Serving Philadelphia for 120 years.
Lutheran Settlement House was founded in 1902 as part of the Settlement House Movement, an Industrial Revolution-era movement with the goal of bringing people from all socioeconomic backgrounds together both physically and socially. Settlement Houses across the country, including Lutheran Settlement House, were established to provide basic needs to newly-arrived immigrant communities across the country. Most settlement houses offered education, childcare, food, clothing, and other services all under one roof.
LSH was originally established to serve the growing population of immigrants arriving in Philadelphia from Southern and Eastern Europe—people who moved to the United States to work in the city’s bustling manufacturing and industrial center, located in Fishtown, Port Richmond, Kensington, and Frankford.

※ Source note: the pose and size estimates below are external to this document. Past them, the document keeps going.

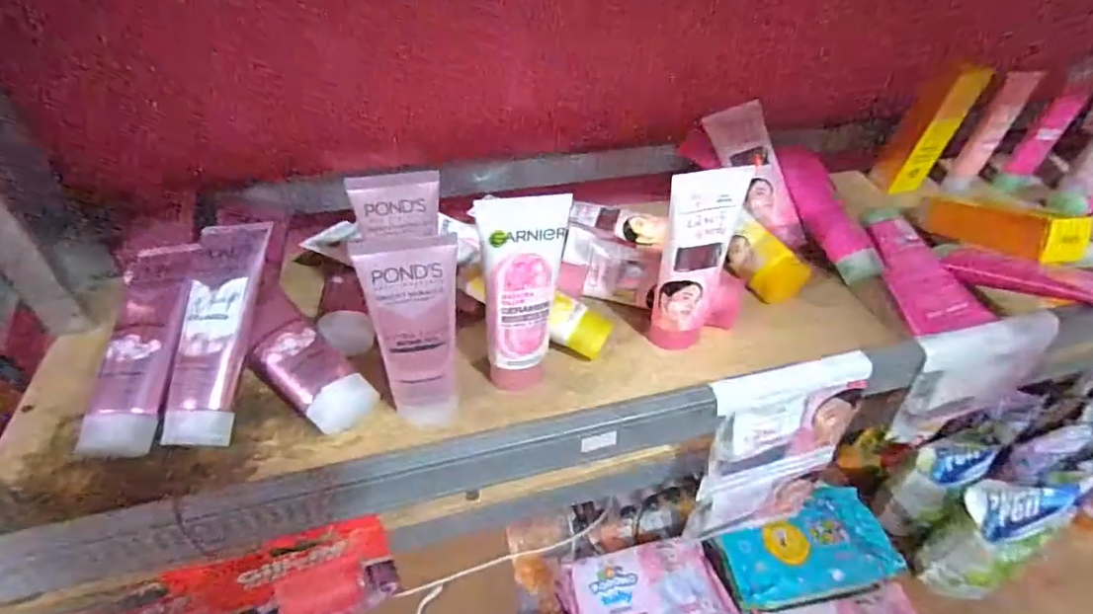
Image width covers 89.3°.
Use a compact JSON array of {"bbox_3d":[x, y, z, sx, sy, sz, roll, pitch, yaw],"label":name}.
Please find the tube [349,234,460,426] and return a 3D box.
[{"bbox_3d":[-0.078,0.019,0.347,0.053,0.131,0.031,-10,45,-13],"label":"tube"}]

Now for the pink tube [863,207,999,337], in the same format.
[{"bbox_3d":[0.349,-0.041,0.520,0.058,0.026,0.170,5,43,3],"label":"pink tube"}]

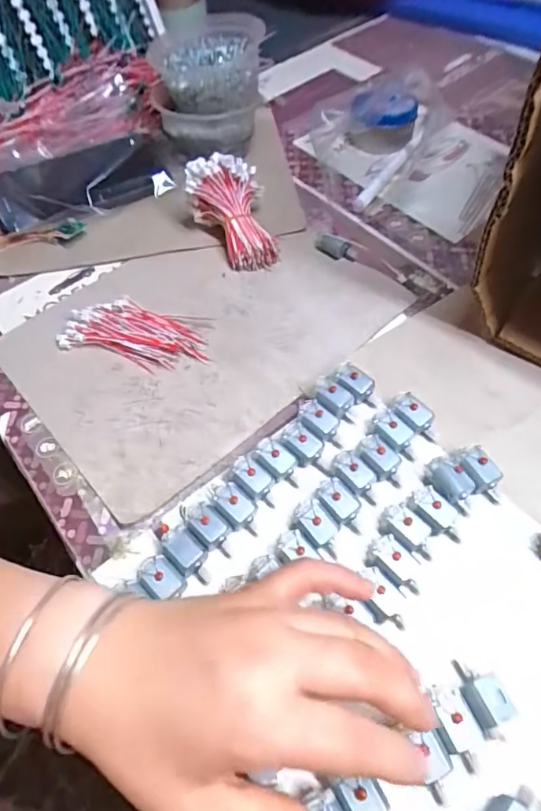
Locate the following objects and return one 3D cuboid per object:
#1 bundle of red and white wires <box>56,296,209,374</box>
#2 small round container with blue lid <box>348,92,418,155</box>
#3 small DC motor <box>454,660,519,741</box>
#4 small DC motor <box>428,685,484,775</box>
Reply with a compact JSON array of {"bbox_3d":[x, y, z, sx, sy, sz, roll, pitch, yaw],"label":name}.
[{"bbox_3d":[-0.105,-0.055,0.388,0.110,0.012,0.052,18,62,15],"label":"bundle of red and white wires"},{"bbox_3d":[0.107,-0.274,0.484,0.061,0.030,0.061,9,60,10],"label":"small round container with blue lid"},{"bbox_3d":[0.106,0.146,0.251,0.020,0.022,0.034,-15,59,-4],"label":"small DC motor"},{"bbox_3d":[0.090,0.157,0.245,0.018,0.017,0.038,-20,60,-7],"label":"small DC motor"}]

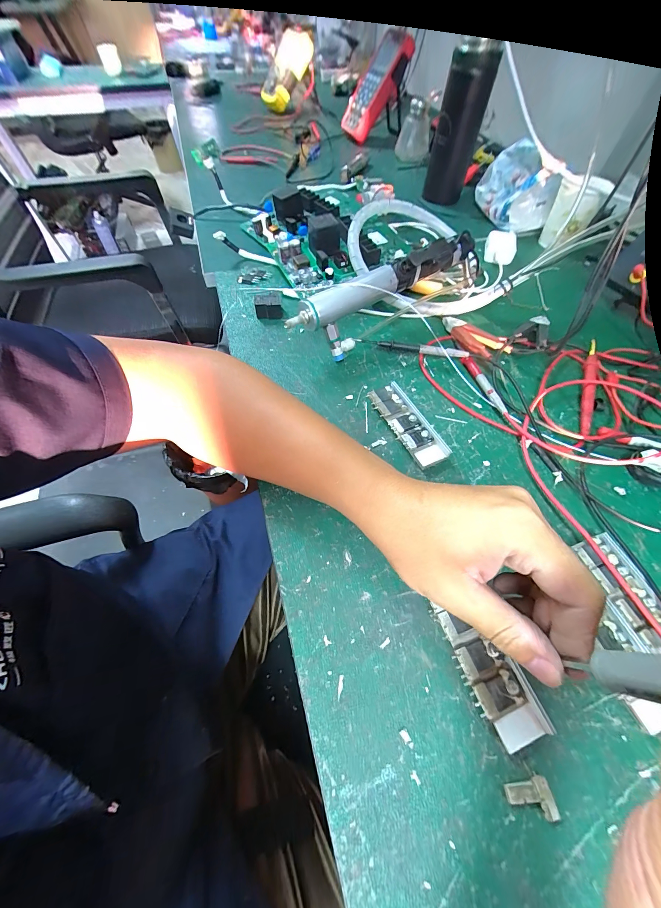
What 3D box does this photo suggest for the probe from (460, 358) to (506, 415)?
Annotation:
[{"bbox_3d":[0.166,-0.075,0.337,0.011,0.014,0.084,-12,58,-7],"label":"probe"}]

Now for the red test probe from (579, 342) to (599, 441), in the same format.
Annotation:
[{"bbox_3d":[0.282,-0.073,0.339,0.014,0.010,0.152,24,61,14],"label":"red test probe"}]

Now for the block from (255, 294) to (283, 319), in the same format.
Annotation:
[{"bbox_3d":[-0.078,-0.185,0.392,0.033,0.022,0.024,-9,58,-6],"label":"block"}]

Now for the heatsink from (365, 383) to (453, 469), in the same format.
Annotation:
[{"bbox_3d":[0.075,-0.029,0.303,0.036,0.016,0.095,-26,61,-16],"label":"heatsink"}]

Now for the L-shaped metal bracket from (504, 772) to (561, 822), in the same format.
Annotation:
[{"bbox_3d":[0.112,0.193,0.173,0.025,0.005,0.017,-9,58,-6],"label":"L-shaped metal bracket"}]

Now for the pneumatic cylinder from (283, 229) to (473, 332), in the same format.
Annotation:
[{"bbox_3d":[0.069,-0.195,0.344,0.260,0.041,0.028,-27,61,-16],"label":"pneumatic cylinder"}]

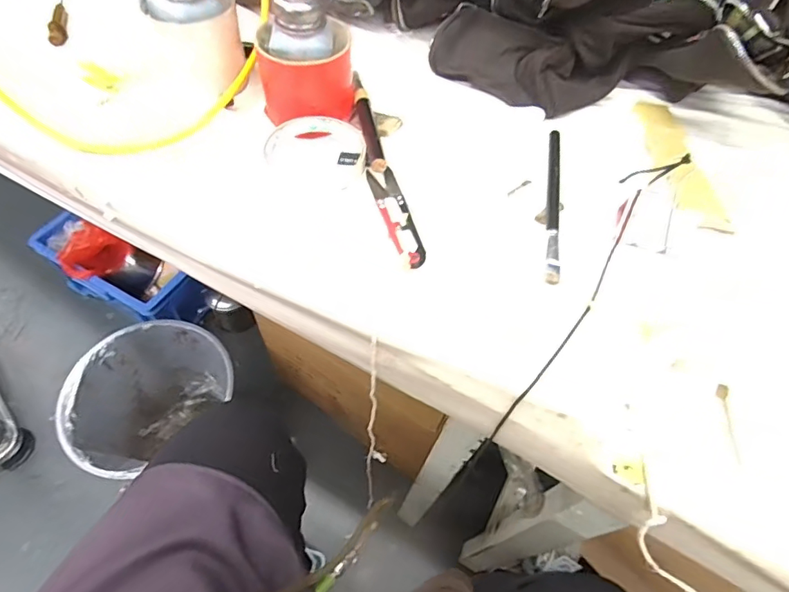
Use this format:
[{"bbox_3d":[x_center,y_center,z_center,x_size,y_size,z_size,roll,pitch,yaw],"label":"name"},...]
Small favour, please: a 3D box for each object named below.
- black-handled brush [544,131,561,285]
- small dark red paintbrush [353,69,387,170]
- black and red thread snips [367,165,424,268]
[{"bbox_3d":[0.123,-0.075,0.372,0.009,0.008,0.160,11,57,4],"label":"black-handled brush"},{"bbox_3d":[-0.025,-0.157,0.420,0.014,0.016,0.147,-6,58,-7],"label":"small dark red paintbrush"},{"bbox_3d":[0.002,-0.063,0.367,0.021,0.008,0.102,-13,59,-11],"label":"black and red thread snips"}]

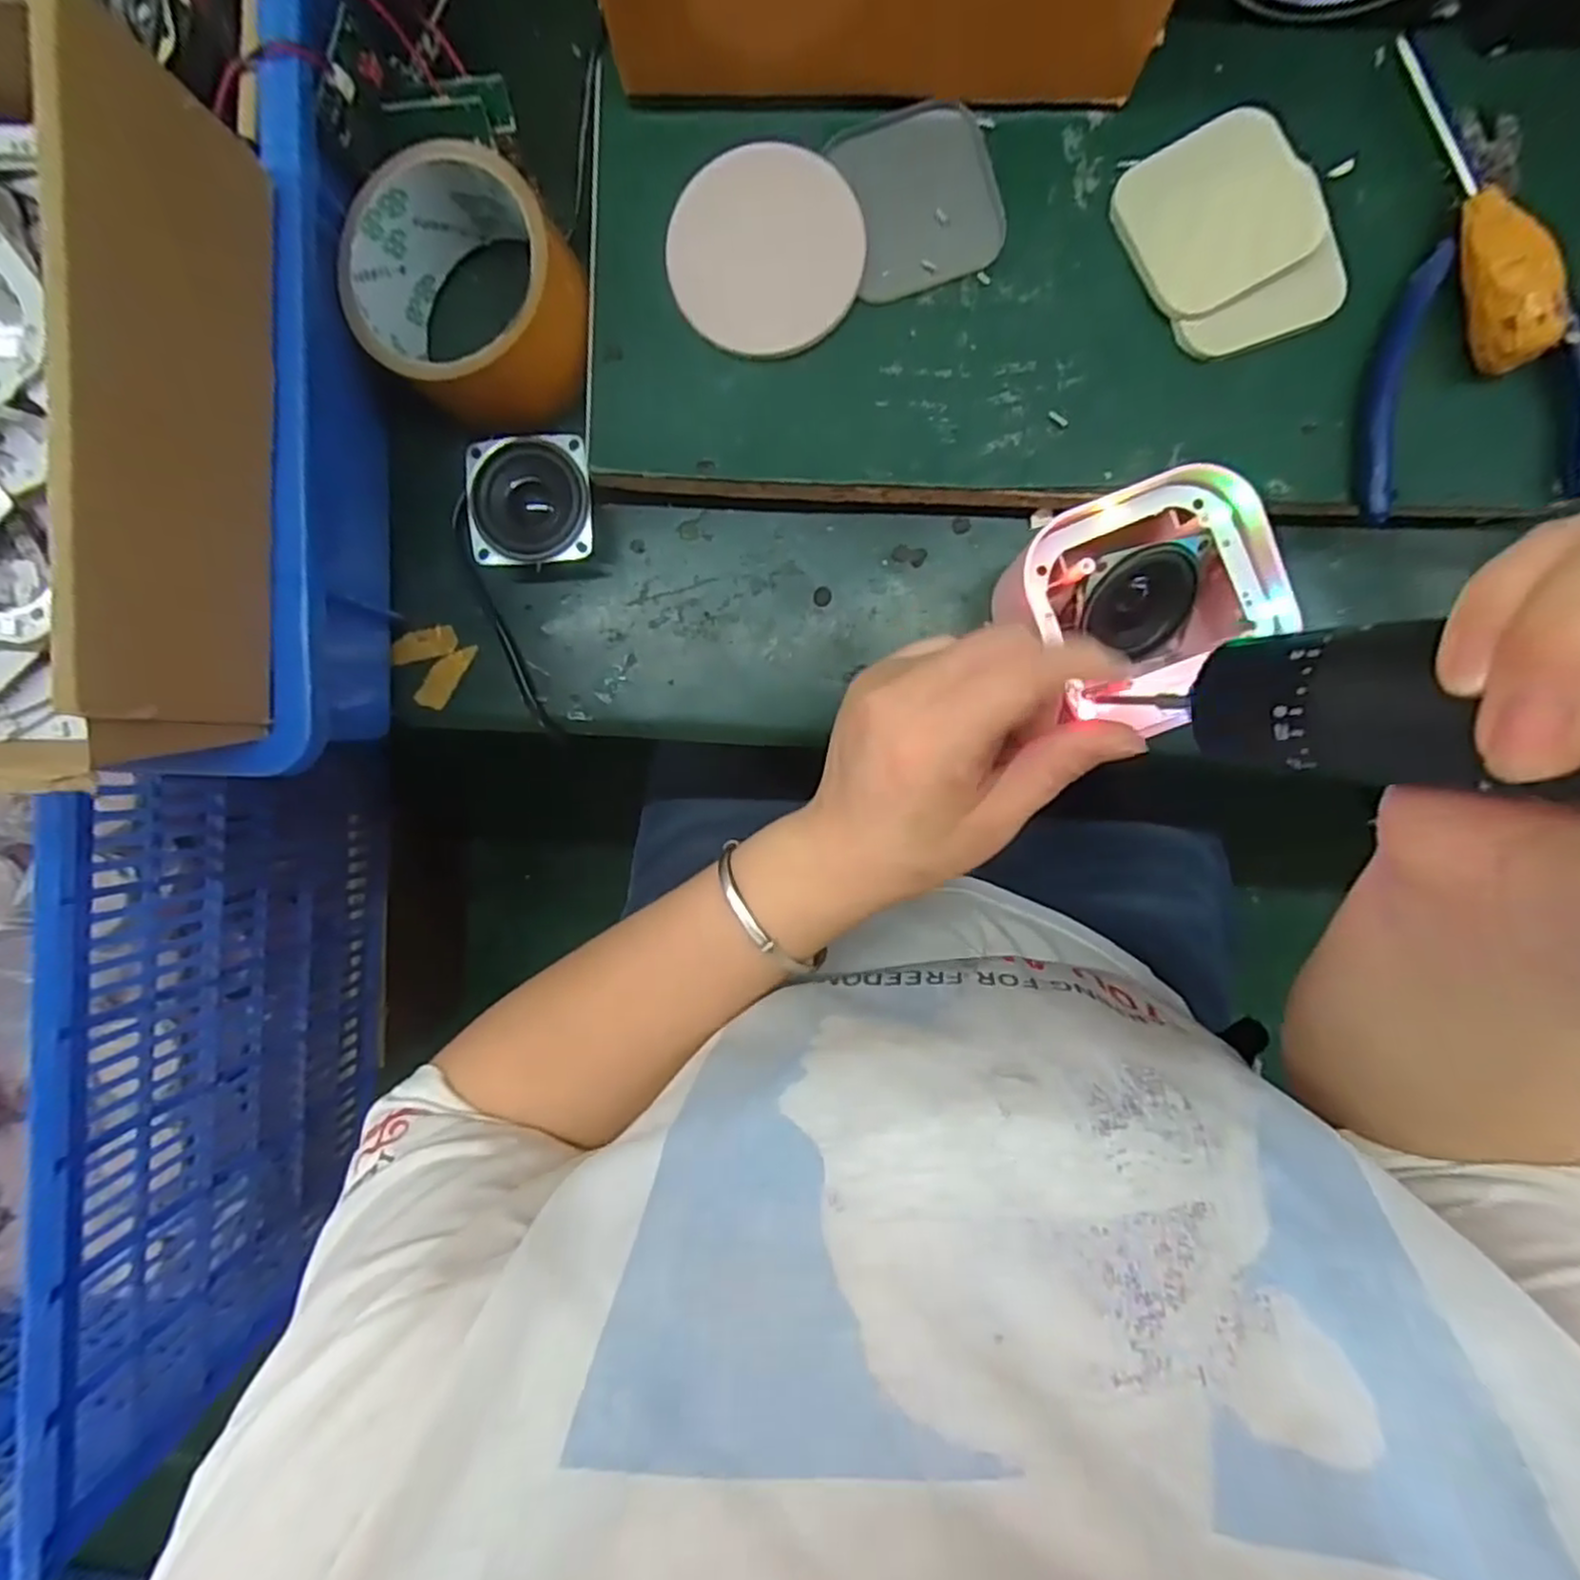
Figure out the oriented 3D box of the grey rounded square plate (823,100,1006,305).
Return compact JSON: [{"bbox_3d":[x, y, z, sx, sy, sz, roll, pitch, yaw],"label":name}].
[{"bbox_3d":[0.052,-0.235,0.288,0.059,0.007,0.064,-14,92,3],"label":"grey rounded square plate"}]

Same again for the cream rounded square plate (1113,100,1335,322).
[{"bbox_3d":[0.166,-0.224,0.283,0.066,0.009,0.063,-28,91,3],"label":"cream rounded square plate"}]

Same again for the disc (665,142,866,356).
[{"bbox_3d":[-0.010,-0.216,0.292,0.076,0.007,0.077,0,93,2],"label":"disc"}]

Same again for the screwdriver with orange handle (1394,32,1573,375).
[{"bbox_3d":[0.261,-0.224,0.276,0.018,0.025,0.127,-19,92,3],"label":"screwdriver with orange handle"}]

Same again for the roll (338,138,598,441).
[{"bbox_3d":[-0.128,-0.199,0.299,0.099,0.051,0.086,42,93,0],"label":"roll"}]

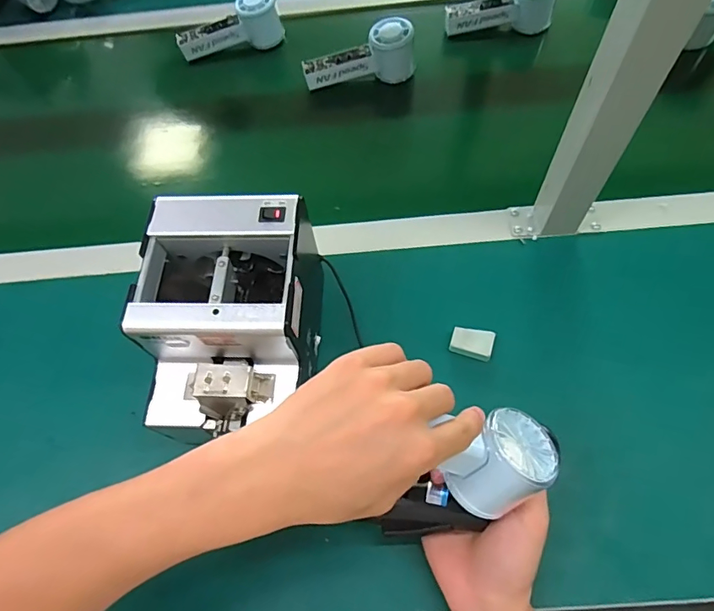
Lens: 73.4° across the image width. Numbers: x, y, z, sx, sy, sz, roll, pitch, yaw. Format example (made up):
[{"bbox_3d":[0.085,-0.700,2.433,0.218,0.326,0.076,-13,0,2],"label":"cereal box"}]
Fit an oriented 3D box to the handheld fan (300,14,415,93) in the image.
[{"bbox_3d":[0.002,-0.334,0.644,0.146,0.063,0.046,-11,62,-2],"label":"handheld fan"}]

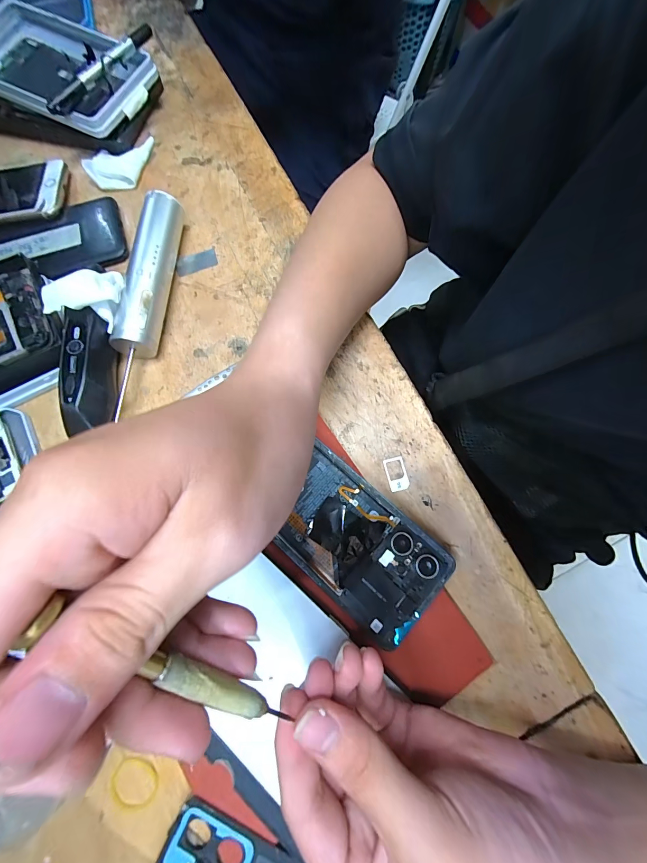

While our services have changed and developed over the years to meet the changing needs of our community, we have always stayed true to our settlement house roots. Even now, community members come to LSH for food, counseling, adult education courses, senior services, safety from abuse, and so much more. Just as we welcomed new Americans through our doors over a century ago, we now welcome people of all backgrounds, income levels, races, religions, sexualities, genders, and creeds—ensuring that everyone has the resources and support they need to thrive.
Lutheran Settlement House was founded and sustained for many decades by Lutherans who were looking to live out their faith by working for peace and justice with people living in poverty. While our work is no longer led by Pastors and Deaconesses, we continue to be a proud member agency of the ELCA, grounded in God’s love and forgiveness. While our staff and clients come from many faith backgrounds, or no faith background, we draw strength and inspiration from our Lutheran roots which lead us to treat all people as unique and equal, deserving of dignity and justice.
Lutheran Settlement House is grateful for the support of the Southeastern Pennsylvania Synod and the donations of time, talent, and treasure from many Lutheran churches and individuals throughout our region.